Prompt 1
Copy word for word the stretch of the passage about Martinez from "But the race" through "along with her.".
Prompt 2
In the passage about Martinez, what name was given to her daughter?

Extract provided
With support from all angles, Martinez found the strength to complete the Greater Fort Worth Komen Race for the Cure 5K just days after finishing her seventh round of chemotherapy … while seven months pregnant! The sight was nothing less than astonishing, but not surprising as Martinez's character shone bright through the dark times.
"I had always been a supporter through friends so I would donate to their race campaign, but I had never participated in a race until I was diagnosed," she says. "It was an amazing experience and something that I will never forget."
But the race was just a sign of things to come. Martinez had no idea what was in store for her, but knew she could never give up as long as her daughter kept pushing and fighting along with her.
"One of my biggest inspirations was actually my unborn daughter," Martinez says. "She really pushed me to fight hard and to continue to fight everyday for her. I had that goal of getting her into the world safely. Every time I felt that kick or heard her heartbeat, that gave me a lot of inspiration."
A little over a week after crossing the finish line, Martinez was supposed to undergo her final chemo treatment, but unexpectedly found herself in the emergency room preparing to give birth.
Although Serenity Milagros Shelbon came into the world prematurely, she was born perfectly healthy and put a smile not only on the face of Martinez but also on a nation of supporters, the Komen organization and the Cowboys. Her arrival signified serenity, providing a fitting name.

Extracted records
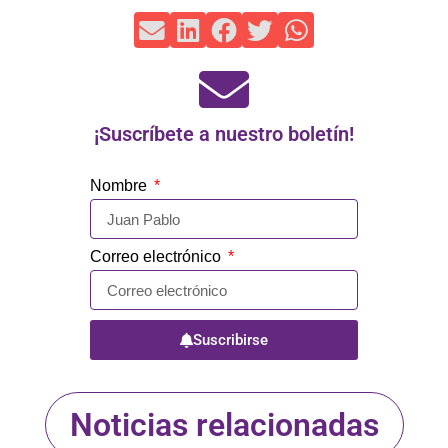
¡Suscríbete a nuestro boletín!
Nombre
Correo electrónico
Suscribirse
Noticias relacionadas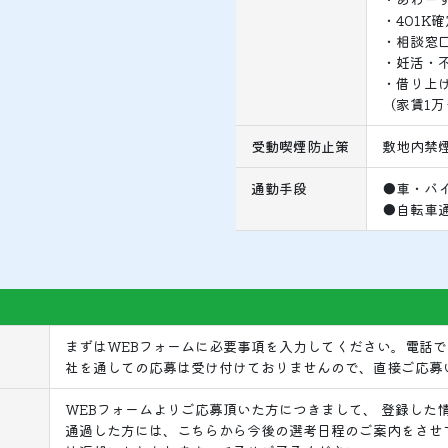
・401K
・相談窓口
・妊活・
・借り上
（家賃1
受動喫煙防止策
敷地内禁
通勤手段
●車・バ
●自転車
まずはWEBフォームに必要事項を入力してください。電話
社を通しての応募は受け付けておりませんので、直接ご応募
WEBフォームよりご応募頂いた方につきまして、 登録した
通過した方には、こちらから今後の選考日程のご案内をさせ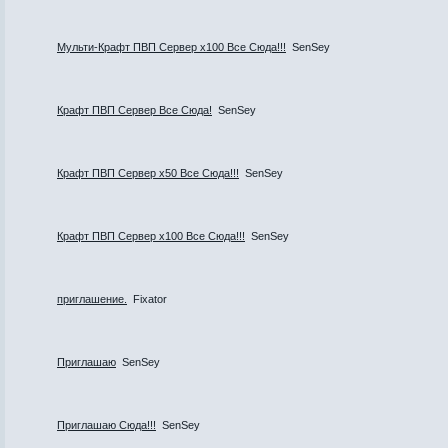
Мульти-Крафт ПВП Сервер х100 Все Сюда!!!
SenSey
Крафт ПВП Сервер Все Сюда!
SenSey
Крафт ПВП Сервер х50 Все Сюда!!!
SenSey
Крафт ПВП Сервер х100 Все Сюда!!!
SenSey
приглашение.
Fixator
Приглашаю
SenSey
Приглашаю Сюда!!!
SenSey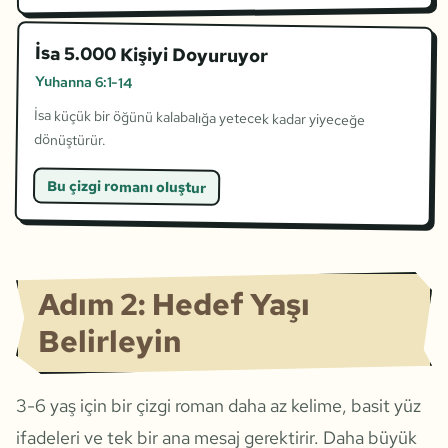
İsa 5.000 Kişiyi Doyuruyor
Yuhanna 6:1-14
İsa küçük bir öğünü kalabalığa yetecek kadar yiyeceğe
dönüştürür.
Bu çizgi romanı oluştur
Adım 2: Hedef Yaşı
Belirleyin
3-6 yaş için bir çizgi roman daha az kelime, basit yüz
ifadeleri ve tek bir ana mesaj gerektirir. Daha büyük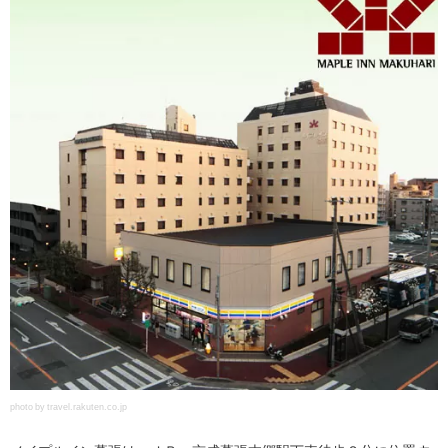
photo by travel.rakuten.co.jp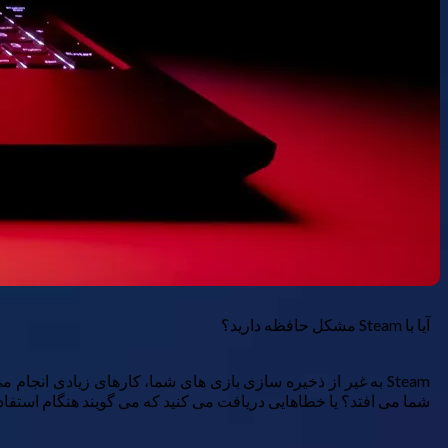
آیا با Steam مشکل حافظه دارید؟
Steam به غیر از ذخیره سازی بازی های شما، کارهای زیادی انجام
شما می افتد؟ یا خطاهایی دریافت می کنید که می گویند هنگام استفاده از Steam حافظه شما تمام م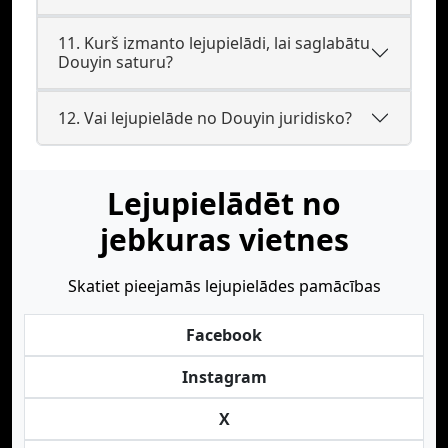
11. Kurš izmanto lejupielādi, lai saglabātu
Douyin saturu?
12. Vai lejupielāde no Douyin juridisko?
Lejupielādēt no
jebkuras vietnes
Skatiet pieejamās lejupielādes pamācības
Facebook
Instagram
X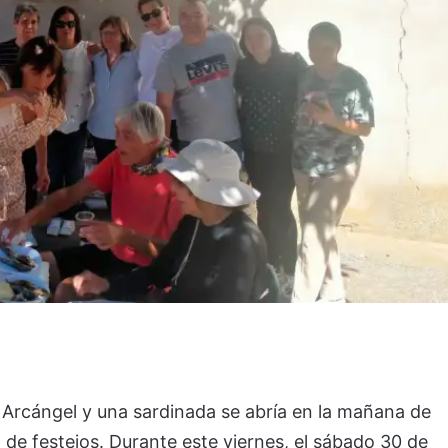
 Arcángel y una sardinada se abría en la mañana de
de festejos. Durante este viernes, el sábado 30 de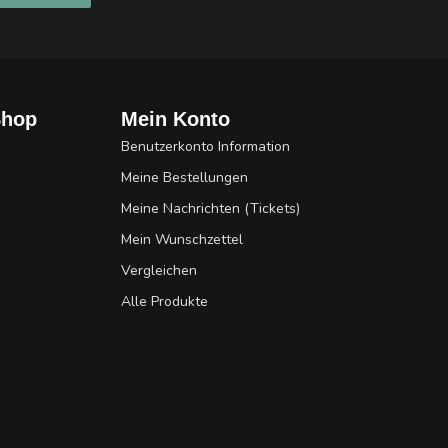
Shop
Mein Konto
Benutzerkonto Information
Meine Bestellungen
Meine Nachrichten (Tickets)
Mein Wunschzettel
Vergleichen
Alle Produkte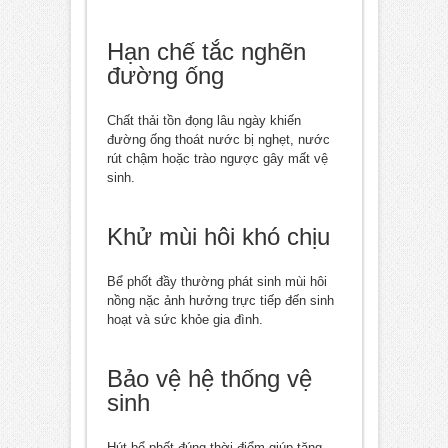
Hạn chế tắc nghẽn
đường ống
Chất thải tồn đọng lâu ngày khiến
đường ống thoát nước bị nghẹt, nước
rút chậm hoặc trào ngược gây mất vệ
sinh.
Khử mùi hôi khó chịu
Bể phốt đầy thường phát sinh mùi hôi
nồng nặc ảnh hưởng trực tiếp đến sinh
hoạt và sức khỏe gia đình.
Bảo vệ hệ thống vệ
sinh
Hút bể phốt đúng thời điểm giúp tăng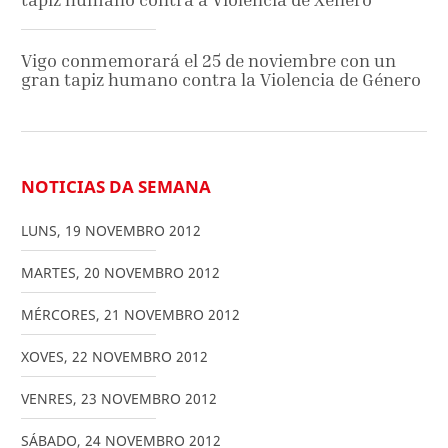
Vigo conmemorará el 25 de noviembre con un
gran tapiz humano contra la Violencia de Género
NOTICIAS DA SEMANA
LUNS
,
19
NOVEMBRO
2012
MARTES
,
20
NOVEMBRO
2012
MÉRCORES
,
21
NOVEMBRO
2012
XOVES
,
22
NOVEMBRO
2012
VENRES
,
23
NOVEMBRO
2012
SÁBADO
,
24
NOVEMBRO
2012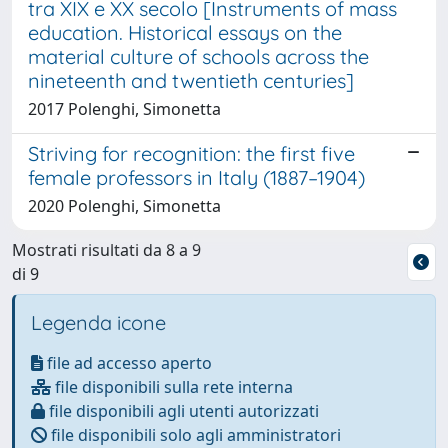
tra XIX e XX secolo [Instruments of mass
education. Historical essays on the
material culture of schools across the
nineteenth and twentieth centuries]
2017 Polenghi, Simonetta
Striving for recognition: the first five
female professors in Italy (1887–1904)
2020 Polenghi, Simonetta
Mostrati risultati da 8 a 9
di 9
Legenda icone
file ad accesso aperto
file disponibili sulla rete interna
file disponibili agli utenti autorizzati
file disponibili solo agli amministratori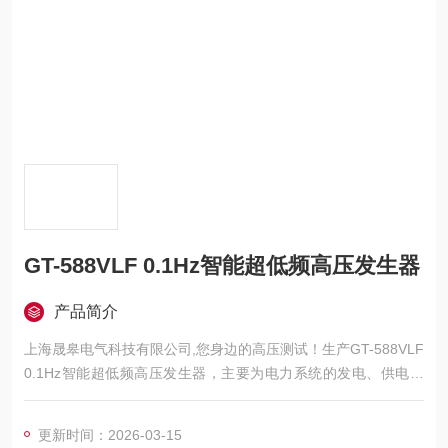
GT-588VLF 0.1Hz智能超低频高压发生器
产品简介
上海晟皋电气科技有限公司,您身边的高压测试！生产GT-588VLF
0.1Hz智能超低频高压发生器，主要为电力系统的发电、供电、
用电部门，科研机构与电力设备相关的生产企业，提供的高压试
验设备和检测仪器仪表，咨询！
更新时间：2026-03-15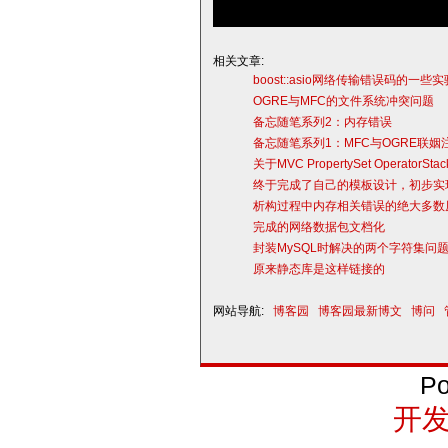
相关文章:
boost::asio网络传输错误码的一些实验结
OGRE与MFC的文件系统冲突问题
备忘随笔系列2：内存错误
备忘随笔系列1：MFC与OGRE联姻
关于MVC PropertySet Operator
终于完成了自己的模板设计，初步实现了filte
析构过程中内存相关错误的绝大多数
完成的网络数据包文档化
封装MySQL时解决的两个字符集问
原来静态库是这样链接的
网站导航:
博客园
博客园最新博文
博问
Po
开发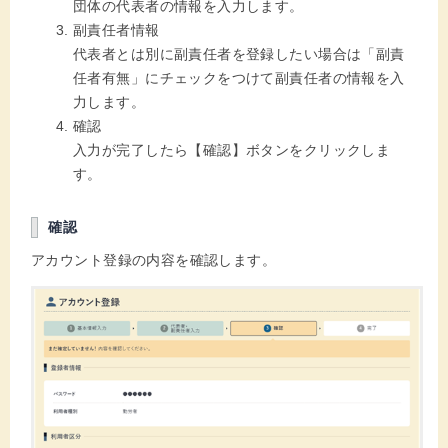
団体の代表者の情報を入力します。
副責任者情報
代表者とは別に副責任者を登録したい場合は「副責
任者有無」にチェックをつけて副責任者の情報を入
力します。
確認
入力が完了したら【確認】ボタンをクリックしま
す。
確認
アカウント登録の内容を確認します。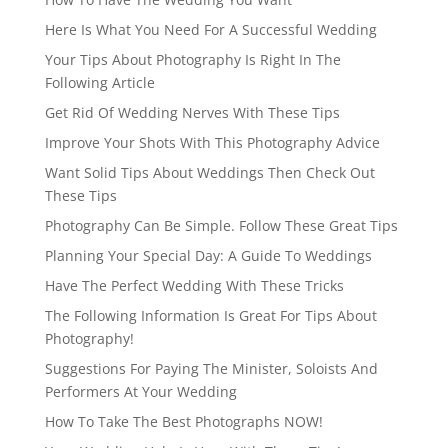
Here Is What You Need For A Successful Wedding
Your Tips About Photography Is Right In The
Following Article
Get Rid Of Wedding Nerves With These Tips
Improve Your Shots With This Photography Advice
Want Solid Tips About Weddings Then Check Out
These Tips
Photography Can Be Simple. Follow These Great Tips
Planning Your Special Day: A Guide To Weddings
Have The Perfect Wedding With These Tricks
The Following Information Is Great For Tips About
Photography!
Suggestions For Paying The Minister, Soloists And
Performers At Your Wedding
How To Take The Best Photographs NOW!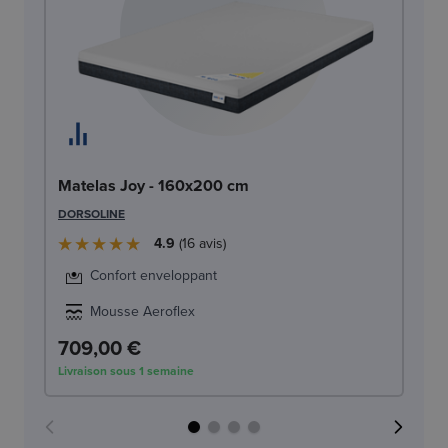
Ma
Matelas Joy - 160x200 cm
1
DORSOLINE
ME
4.9
16
avis
Confort enveloppant
Mousse Aeroflex
709,00 €
7
Livraison sous 1 semaine
Liv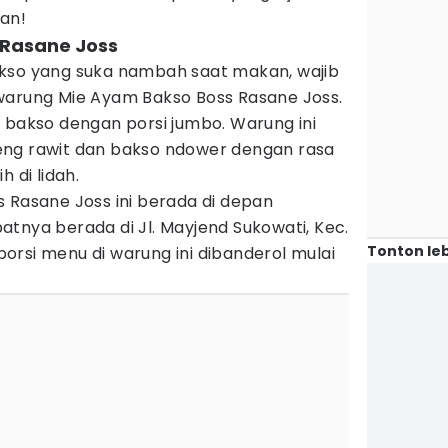
han!
 Rasane Joss
kso yang suka nambah saat makan, wajib
warung Mie Ayam Bakso Boss Rasane Joss.
 bakso dengan porsi jumbo. Warung ini
eng rawit dan bakso ndower dengan rasa
 di lidah.
 Rasane Joss ini berada di depan
tnya berada di Jl. Mayjend Sukowati, Kec.
Tonton leb
rsi menu di warung ini dibanderol mulai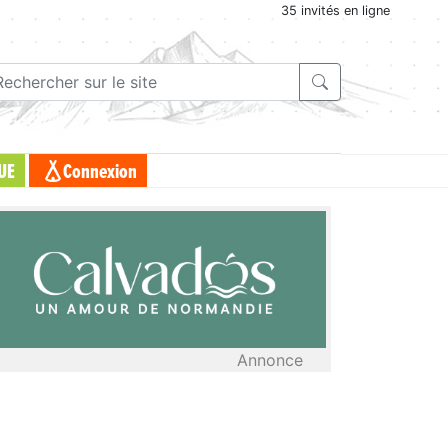
35 invités en ligne
UE
Connexion
Annonce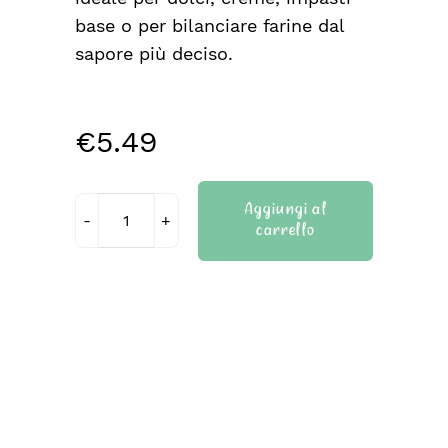
base o per bilanciare farine dal
sapore più deciso.
€
5.49
Aggiungi al
carrello
Farina
di
riso
quantità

Written response 1
But the race was just a sign of things to come. Martinez had no idea what was in store for her, but knew she could never give up as long as her daughter kept pushing and fighting along with her.

Written response 2
Serenity Milagros Shelbon